Tennessee authorities learned after Jansen's arrest that the 24-year-old Atlanta woman had been convicted and sentenced to probation for lying to Georgia police about being attacked in 2005 and 2006. The AP does not identify alleged victims of sexual assault.
However, Hawkins said there were no plans to charge her in Tennessee.
"She insisted it did happen, and there is a lot of evidence that it did happen," said Hawkins, who talked to the woman by telephone Thursday.

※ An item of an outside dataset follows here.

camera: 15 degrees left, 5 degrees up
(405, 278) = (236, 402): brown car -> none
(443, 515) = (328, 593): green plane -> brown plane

The woman's attorney, Alan Begner of Atlanta, said Hawkins "did not ask us what we thought about" dismissing the charges, but he said he understood the burden of proving the case beyond a reasonable doubt.
However, Begner noted the woman had not recanted her story. She did not immediately return an e-mail seeking comment Thursday, and a phone call to the club she worked at rang unanswered.
The woman told police she knew Jansen as a customer at a restaurant and strip club in Atlanta at which she worked. She claimed he lured her into his car, tied her up, drove to Gatlinburg and raped her. Police found rope and ripped clothing in the cabin.
Turner discovered her bound on the couch while making a delivery to a remote rental cabin near Gatlinburg in the Smoky Mountains.
After the man accepting the pizza signed his credit card slip, Turner rushed to another cabin and called police.
Jansen was arrested, and the woman was taken to a hospital.
She later told Turner she feared she would been killed if not for him.
Bosch later found witnesses and convenience store surveillance videos that suggested the woman had chances to escape or call for help.
And a polygraph test indicated Jansen was truthful when he told investigators that the sex was consensual, and that the kidnapping was part of a bondage fantasy.
While the case may not have been what it seemed, Hawkins said that takes nothing away from what Turner's actions.
"I think he saw what appeared to him based on all the evidence to be a kidnapping and he did the right thing. I don't think this diminished what he did a bit. Nor does it diminish what the sheriff's department did," he said.
"Everybody did what they felt was right based on everything right then."